What Is HIPAA Compliance?
Health care providers and other companies with access to patient’s medical records are required by law to follow a specific set of standards that determines how the information is stored, used, and shared. Failure to comply with HIPAA privacy regulations typically results in fines being issued the company, and in some cases, criminal charges are filed and/or civil action lawsuits are pursued.
The Office for Civil Rights (OCR) of the Department of Health and Human Services is responsible for fining and/or filing charges against companies that aren’t compliant with HIPAA regulations. The office doesn’t consider ignorance a justifiable defense, so even if the HIPAA violation was inadvertent, companies are still held responsible. Because of this, companies with access to protected health information typically review HIPAA requirements on an annual or bi-annual basis to ensure any necessary changes are implemented as soon as possible.
What Is the HITECH ACT?
The Health Information Technology for Economic and Clinical Health (HITECH) Act sets regulations for the HIPAA Privacy, Security, and Breach Notification Audit Program. The program requires the OCR to conduct company audits periodically to ensure health care providers are in compliance with the HIPAA privacy, security, and notification guidelines as they are outlined in HIPAA and its amendments.
The bottom line is if your company has access to protected health information, it has to be compliant with HIPAA HITECH is simply the act that regulates how companies are audited, when they’re audited, and the consequences for failure to comply with HIPAA.
Health care providers, medical facilities, and companies that have access to protected health information need to make sure they have technical, physical, and administrative safeguards in place to protect all confidential medical information.
Some of the technical safeguards required include implementing:
- Activity logs and audit controls
- Automatic sign-off features on all PCs and devices
- Tools for encryption and decryption
- A mechanism to authenticate electronic protected health information
- A means of access control
Because the technical regulations are strict, you should consider going paperless. It’s a lot easier to protect electronic patient records than paper ones.
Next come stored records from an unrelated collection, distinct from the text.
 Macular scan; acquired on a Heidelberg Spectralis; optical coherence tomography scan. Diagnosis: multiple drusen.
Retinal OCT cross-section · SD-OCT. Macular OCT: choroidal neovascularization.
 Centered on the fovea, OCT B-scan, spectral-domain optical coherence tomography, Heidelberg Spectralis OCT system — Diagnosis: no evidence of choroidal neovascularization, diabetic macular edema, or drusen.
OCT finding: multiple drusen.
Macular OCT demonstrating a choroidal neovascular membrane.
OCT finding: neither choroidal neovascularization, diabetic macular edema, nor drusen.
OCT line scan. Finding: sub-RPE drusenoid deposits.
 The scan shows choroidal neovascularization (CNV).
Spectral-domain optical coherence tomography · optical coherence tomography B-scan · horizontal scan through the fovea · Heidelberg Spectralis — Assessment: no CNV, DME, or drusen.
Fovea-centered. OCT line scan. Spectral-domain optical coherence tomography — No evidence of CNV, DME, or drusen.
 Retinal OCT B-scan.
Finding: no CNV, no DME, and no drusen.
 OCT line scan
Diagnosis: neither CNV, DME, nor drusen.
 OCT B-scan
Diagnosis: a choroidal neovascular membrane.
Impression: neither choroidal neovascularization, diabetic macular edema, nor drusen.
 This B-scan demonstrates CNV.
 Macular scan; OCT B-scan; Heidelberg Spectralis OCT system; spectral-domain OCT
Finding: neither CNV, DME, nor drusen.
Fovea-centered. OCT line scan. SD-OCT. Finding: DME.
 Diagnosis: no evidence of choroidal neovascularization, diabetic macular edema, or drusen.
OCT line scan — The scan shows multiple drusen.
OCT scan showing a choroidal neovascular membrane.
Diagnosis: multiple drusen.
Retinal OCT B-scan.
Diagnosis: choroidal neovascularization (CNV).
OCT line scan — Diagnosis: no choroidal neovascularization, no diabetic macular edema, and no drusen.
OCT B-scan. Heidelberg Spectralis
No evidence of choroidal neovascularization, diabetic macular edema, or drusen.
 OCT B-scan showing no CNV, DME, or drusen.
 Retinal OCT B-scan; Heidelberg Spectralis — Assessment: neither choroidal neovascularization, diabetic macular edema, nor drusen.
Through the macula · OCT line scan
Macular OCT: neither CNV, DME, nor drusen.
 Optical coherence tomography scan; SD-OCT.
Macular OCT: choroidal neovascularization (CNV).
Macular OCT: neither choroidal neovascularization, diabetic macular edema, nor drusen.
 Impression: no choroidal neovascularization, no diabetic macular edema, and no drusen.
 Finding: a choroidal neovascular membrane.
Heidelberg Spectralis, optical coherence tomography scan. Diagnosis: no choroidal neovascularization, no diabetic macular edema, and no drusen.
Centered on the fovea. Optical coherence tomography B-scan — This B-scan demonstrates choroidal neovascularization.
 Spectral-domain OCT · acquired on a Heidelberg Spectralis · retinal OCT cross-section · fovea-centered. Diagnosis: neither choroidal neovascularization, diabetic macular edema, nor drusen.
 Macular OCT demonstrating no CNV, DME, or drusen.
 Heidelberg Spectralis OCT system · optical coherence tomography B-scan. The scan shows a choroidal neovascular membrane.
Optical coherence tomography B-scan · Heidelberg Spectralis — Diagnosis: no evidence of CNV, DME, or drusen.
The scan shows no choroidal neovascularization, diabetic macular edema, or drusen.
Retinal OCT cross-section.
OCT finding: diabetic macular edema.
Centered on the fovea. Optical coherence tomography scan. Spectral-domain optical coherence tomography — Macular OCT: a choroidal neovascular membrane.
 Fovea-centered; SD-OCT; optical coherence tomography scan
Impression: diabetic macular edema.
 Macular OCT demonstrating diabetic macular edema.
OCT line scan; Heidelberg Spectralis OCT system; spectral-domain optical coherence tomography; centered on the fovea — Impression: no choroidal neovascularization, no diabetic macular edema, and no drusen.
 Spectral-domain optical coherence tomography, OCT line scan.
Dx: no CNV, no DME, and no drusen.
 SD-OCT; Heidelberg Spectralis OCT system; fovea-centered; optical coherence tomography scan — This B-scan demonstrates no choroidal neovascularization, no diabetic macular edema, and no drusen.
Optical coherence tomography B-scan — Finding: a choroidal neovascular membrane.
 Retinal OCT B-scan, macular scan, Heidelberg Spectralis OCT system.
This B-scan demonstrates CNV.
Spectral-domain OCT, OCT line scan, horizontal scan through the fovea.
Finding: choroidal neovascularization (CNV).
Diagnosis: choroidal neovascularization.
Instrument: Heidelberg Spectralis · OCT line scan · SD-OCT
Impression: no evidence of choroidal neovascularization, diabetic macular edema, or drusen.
Some of the physical safeguards required include:
- Installing facility access controls
- Implementing workstation use and positioning policies
- Implementing policies and procedures for the use of mobile devices
- Maintaining an inventory of all hardware
Some of the administrative safeguards required include:
- Conducting HIPAA risk assessments at regular intervals
- Introducing a risk management policy
- Continually conducting HIPAA training for employees
- Developing and testing a contingency plan
- Restricting third-party access to protected information and your secured network
- Reporting all security incidents
- Obtain written permission from patients before their health information is used for marketing, fundraising, or research purposes
HIPAA Breach Notification Rule
The HIPAA Breach Notification Rule requires companies to notify patients when there is a breach in the company’s electronic protected health information system. If a breach occurs that affects more than 500 people, companies are also required to notify the Department of Health and Human Services and issue a statement to the media. If a breach affects less than 500 people, companies still need to report it. However, it’s reported through the OCR web portal instead of directly to the Department of Health and Human Services and the media notice isn’t required.
Ultimately, if your company has access to protected health information, it’s important to make sure your business is HIPAA compliant. If it isn’t, your company isn’t all that’s at risk. You’re risking your patient’s personal information too.